Join Denise Scott Brown in conversation about her request for retroactive recognition by the Pritzker Prize committee

Barely a month after two Harvard architecture students started an online petition to force the vaunted Pritzker Prize to recognize one of America's most famous female architects, Denise Scott Brown, their campaign has become an international steamroller. Scott Brown, you may recall, spent decades working alongside her celebrated husband, Philadelphia's Robert Venturi, but was not honored when he was awarded architecture's top prize in 1991. Since the students took up her cause, almost 11,000 people, including starchitects like Rem Koolhaas and Zaha Hadid, have signed the petition on change.org urging Pritzker to give her the award retroactively.

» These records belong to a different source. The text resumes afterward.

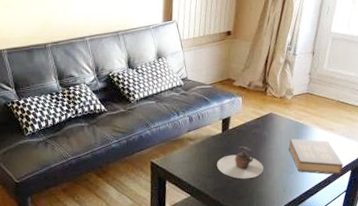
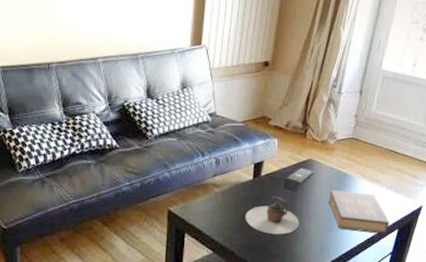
remote control: none [248,121,275,142] -> present [283,167,314,192]

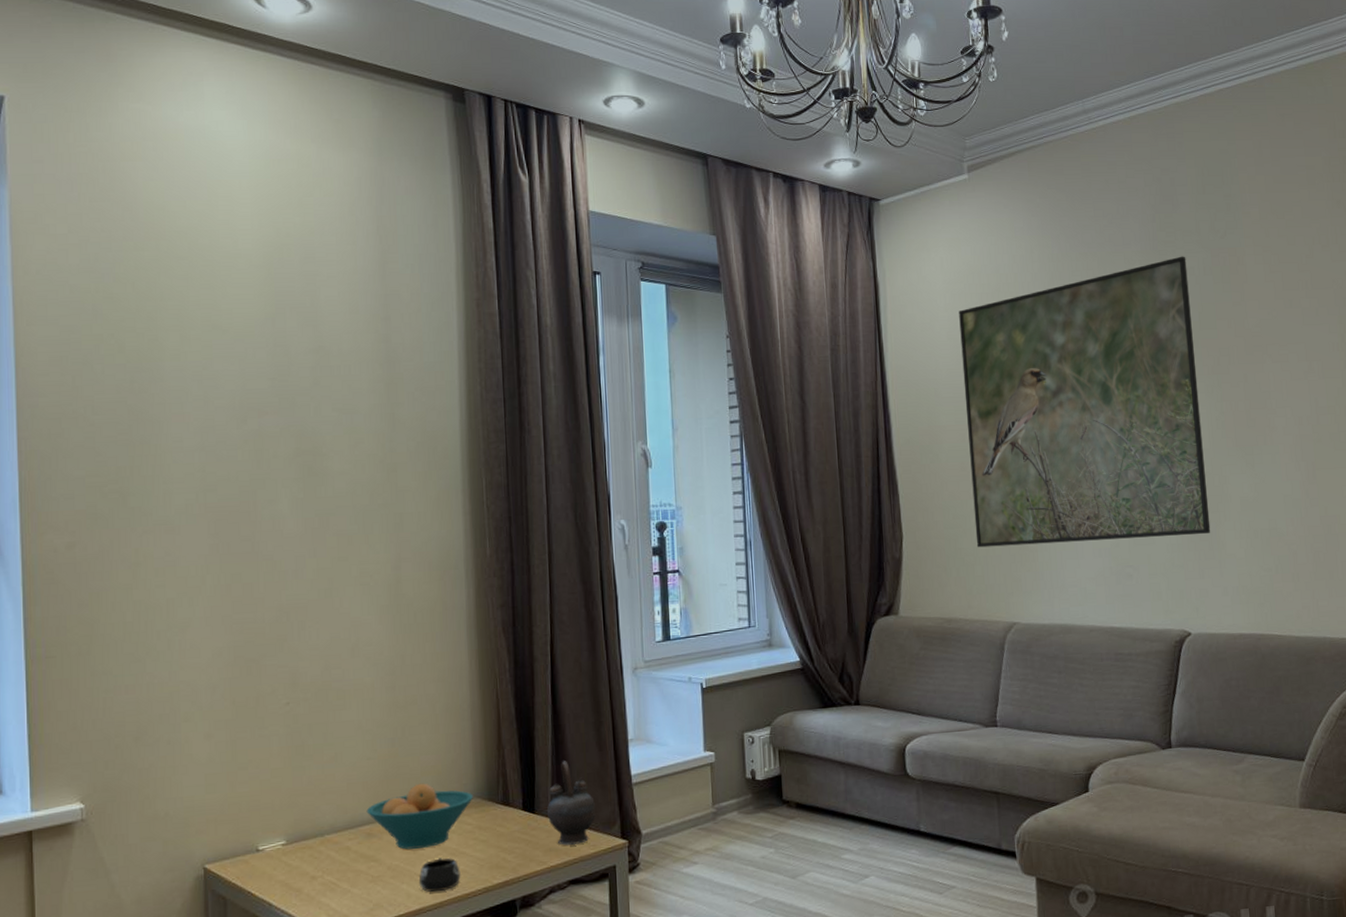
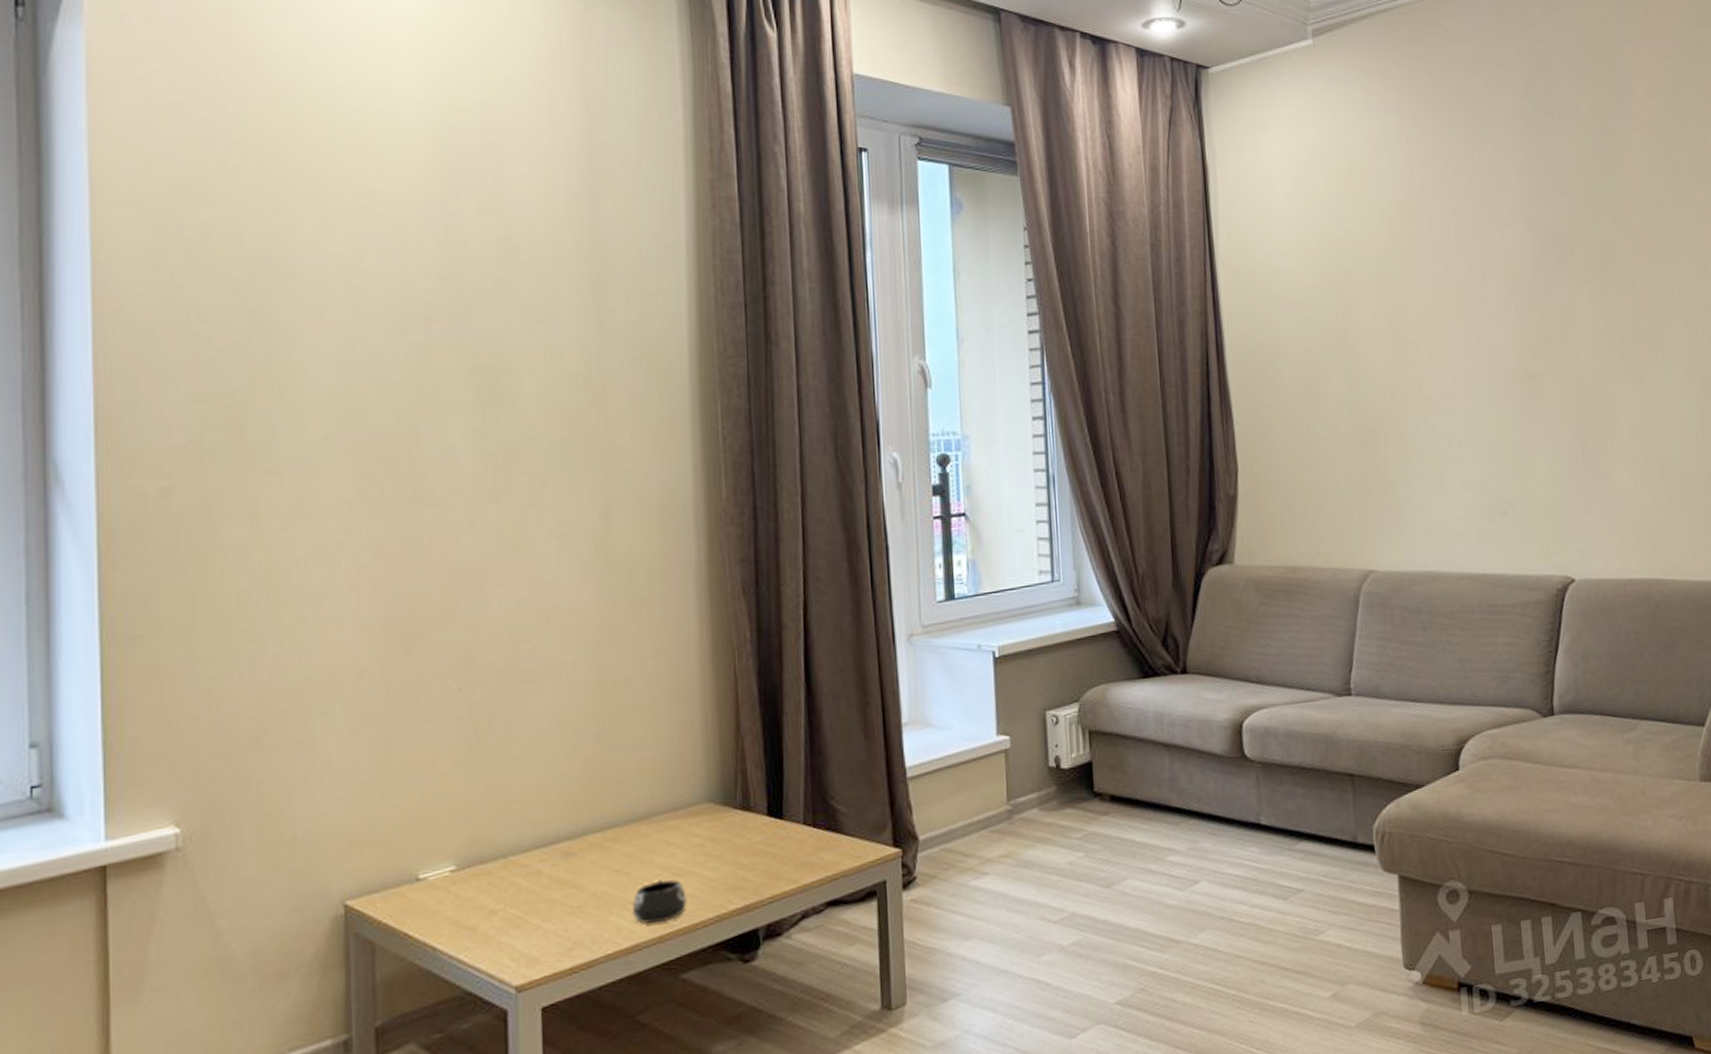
fruit bowl: present [366,783,473,850] -> none [563,785,703,871]
teapot: present [547,761,595,845] -> none [799,752,860,858]
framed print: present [959,256,1211,548] -> none [1303,139,1596,482]

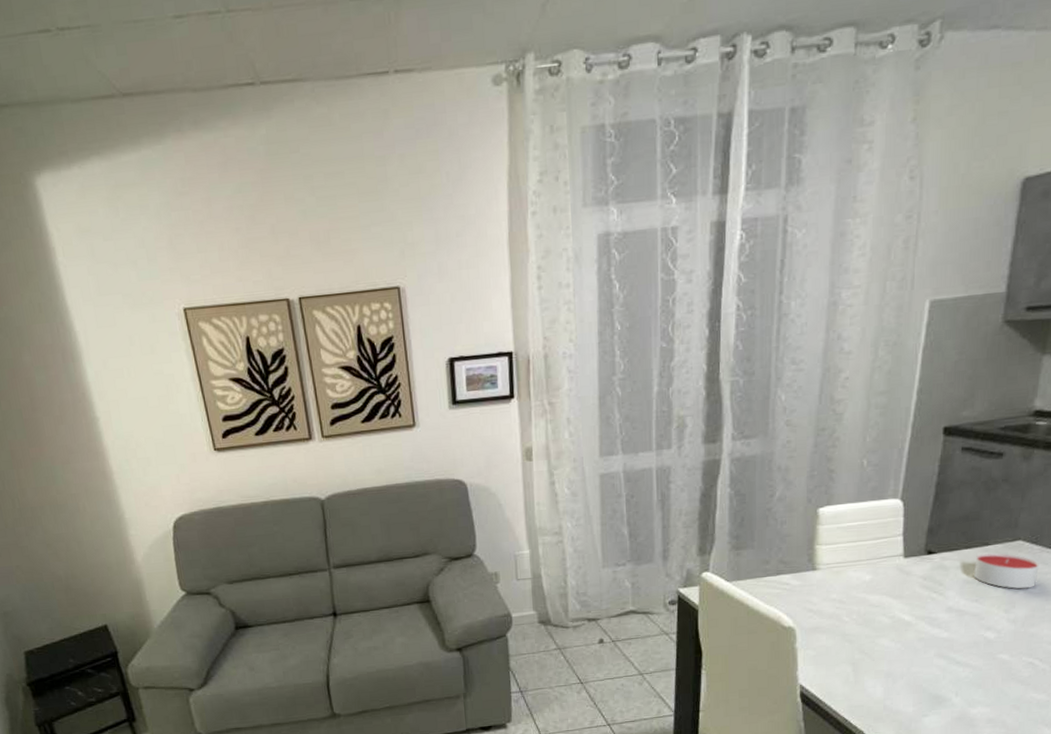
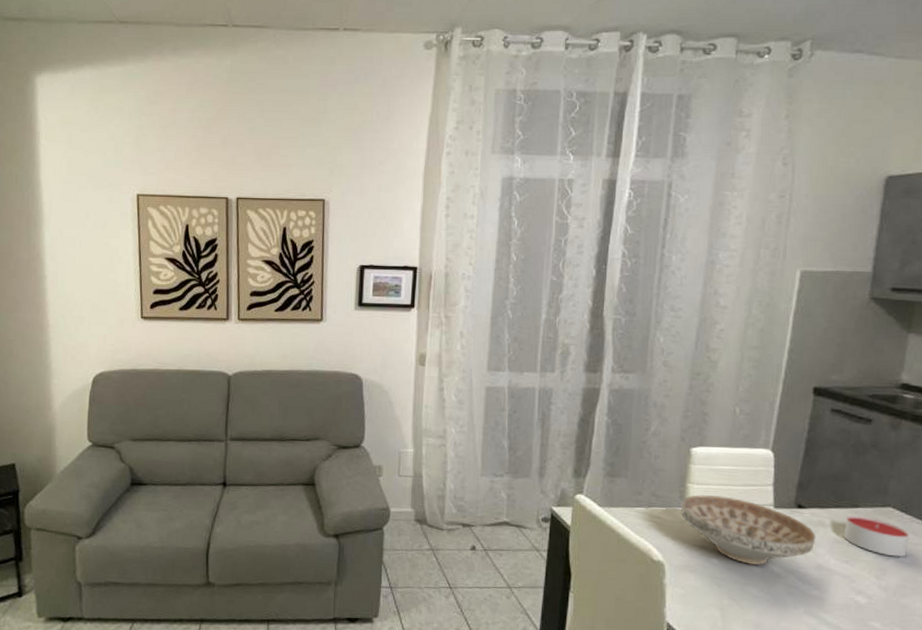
decorative bowl: none [810,553,946,618] -> present [681,495,816,566]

As part of the campaign, the Architects Newspaper's William Menking will conduct a public conversation with Scott Brown this Sunday (April 28) at UPenn's Architectural Archives, in the Furness Library. The conversation will start at 3 p.m., but get there early because seating is limited. After Menking interviews Scott Brown, now 82, she will take questions from the audience. The archive is located in the back of the library and can most easily reached from 34th Street, just south of Walnut Street. Advocates hope the Pritzker will relent and recognize Scott Brown in time for the May 29 ceremony in Boston to award this year's prize to Toyo Ito.